Work to be completed: Extract word for word the part of the rows below that opens with the line containing "## 1. Claves ssh" and closes with the line containing "## 4. Manejo de conflictos", keeping both of those lines.
============
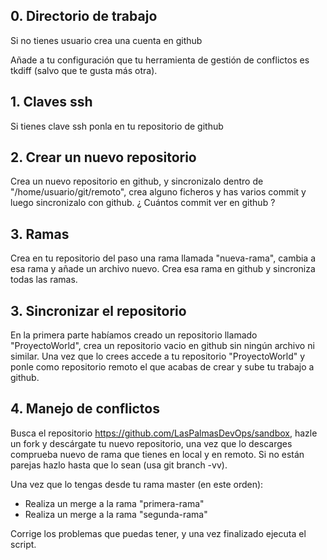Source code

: ## 0. Directorio de trabajo

Si no tienes usuario crea una cuenta en github

Añade a tu configuración que tu herramienta de gestión de conflictos es tkdiff (salvo que te gusta más otra).

## 1. Claves ssh

Si tienes clave ssh ponla en tu repositorio de github

## 2. Crear un nuevo repositorio

Crea un nuevo repositorio en github, y sincronizalo dentro de "/home/usuario/git/remoto", crea alguno ficheros y has varios commit y luego sincronizalo con github. ¿ Cuántos commit ver en github ?

## 3. Ramas

Crea en tu repositorio del paso una rama llamada "nueva-rama", cambia a esa rama y añade un archivo nuevo. Crea esa rama en github y sincroniza todas las ramas.

## 3. Sincronizar el repositorio 

En la primera parte habíamos creado un repositorio llamado "ProyectoWorld", crea un repositorio vacio en github sin ningún archivo ni similar. Una vez que lo crees accede a tu repositorio "ProyectoWorld" y ponle como repositorio remoto el que acabas de crear y sube tu trabajo a github.

## 4. Manejo de conflictos

Busca el repositorio https://github.com/LasPalmasDevOps/sandbox, hazle un fork y descárgate tu nuevo repositorio, una vez que lo descarges comprueba nuevo de rama que tienes en local y en remoto. Si no están parejas hazlo hasta que lo sean (usa git branch -vv).

Una vez que lo tengas desde tu rama master (en este orden):

- Realiza un merge a la rama "primera-rama"
- Realiza un merge a la rama "segunda-rama" 

Corrige los problemas que puedas tener, y una vez finalizado ejecuta el script.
============
Answer area:
## 1. Claves ssh

Si tienes clave ssh ponla en tu repositorio de github

## 2. Crear un nuevo repositorio

Crea un nuevo repositorio en github, y sincronizalo dentro de "/home/usuario/git/remoto", crea alguno ficheros y has varios commit y luego sincronizalo con github. ¿ Cuántos commit ver en github ?

## 3. Ramas

Crea en tu repositorio del paso una rama llamada "nueva-rama", cambia a esa rama y añade un archivo nuevo. Crea esa rama en github y sincroniza todas las ramas.

## 3. Sincronizar el repositorio 

En la primera parte habíamos creado un repositorio llamado "ProyectoWorld", crea un repositorio vacio en github sin ningún archivo ni similar. Una vez que lo crees accede a tu repositorio "ProyectoWorld" y ponle como repositorio remoto el que acabas de crear y sube tu trabajo a github.

## 4. Manejo de conflictos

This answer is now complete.